Zurück in der Heimat wurde es Zeit einmal ordentlich durchzuatmen und die Seele baumeln zu lassen. Die nordfriesische Insel Sylt bietet dazu den perfekten Rückzugsort mit einem 70-prozentigen Anteil an Naturschutzgebiet. Das malerische Dorf Keitum gehört zu den Schmuckstücken der Insel.
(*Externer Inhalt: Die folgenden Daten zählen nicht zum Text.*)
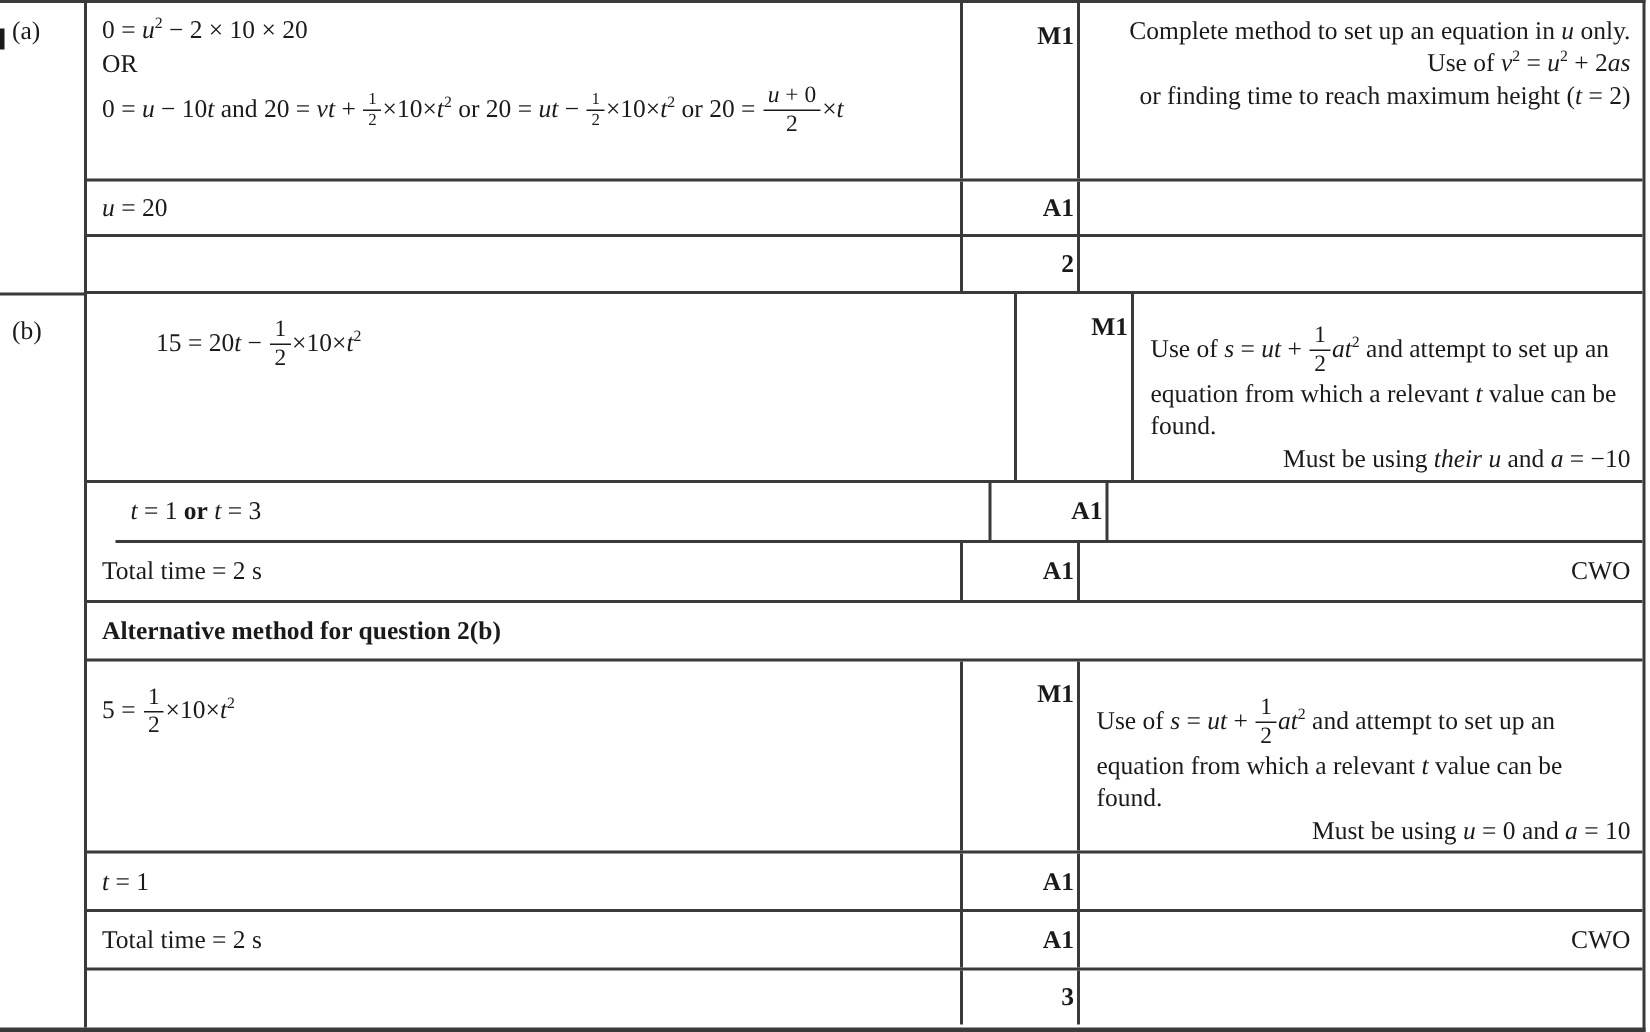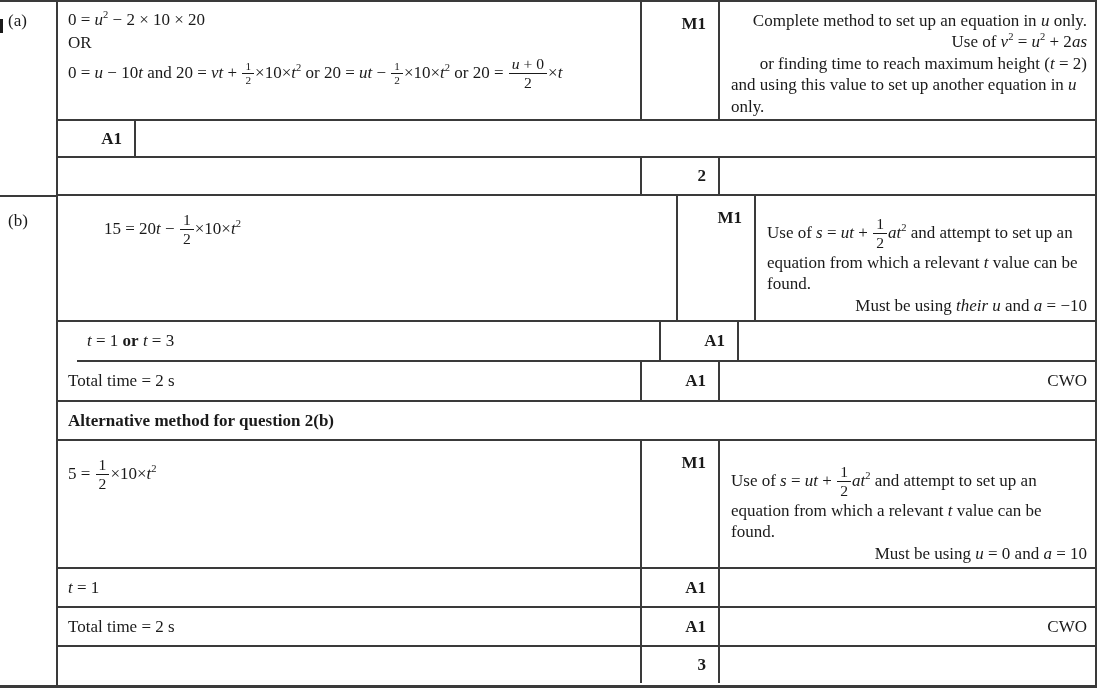"M1" .mark { padding-right: 12px -> 2px }
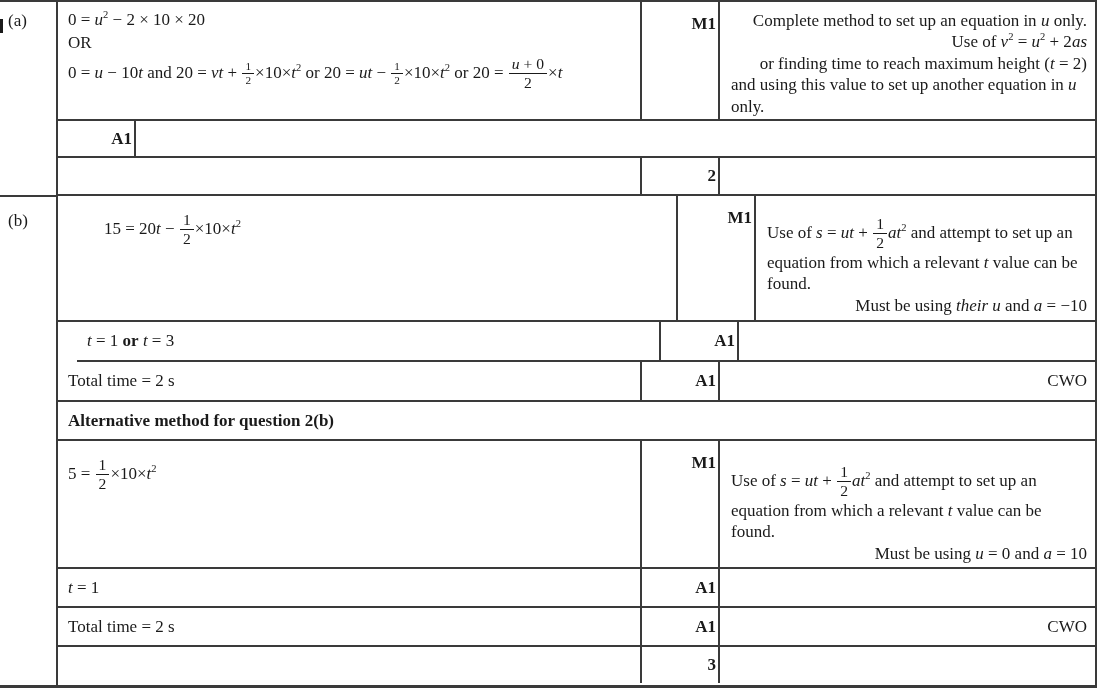"and using this value to" div.nline { html: <div>and using this value to set up another equation in <i>u</i> only.</div> -> none }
Bei einem Bummel durch die charmanten mit Reetdach gedeckten Häusern im Dorfkern holte mich meine jüngste Shanghai Erfahrung ein: Aus dem Nichts stand ich vor dem Verkehrsschild „Vorsicht! Autonomes Fahrzeug“. Kaum hatte ich dies gelesen, kam auch schon ein Kleinbus des französischen Autobauers Navya um die Ecke geräuschlos geglitten. Der Bus Arma ist ein Pilotprojekt in Kooperation mit dem Bundesministerium für Verkehr und digitale Infrastruktur.

Die globale Erderwärmung bedroht die Insel massiv, nur durch künstliche Sand Aufschüttungen kann gegen den Schwund angearbeitet werden. Die elektrischen Minibusse können einen Beitrag dazu leisten, das Natur-Paradies für die Zukunft mit zu erhalten.

Die deutsche Fahrerperspektive sollte seinen Blick auf diese Projekte lenken. Der Touristengruppe im Keitumer Bus scheint der Blick durch die Frontscheibe nicht zu fehlen. Angeregt und aufgeregt sitzen sie im Kreis und nehmen diese Fahrt sicherlich als ein besonderes Urlaubserlebnis mit nach Hause.*

*Dieser Beitrag ist eine Empfehlung für meine Leser und in keinerlei Kooperation mit Audi und Navya Hotels entstanden: #WerbungausBegeisterung. Die Verlinkung ist ein Service an meine Leser.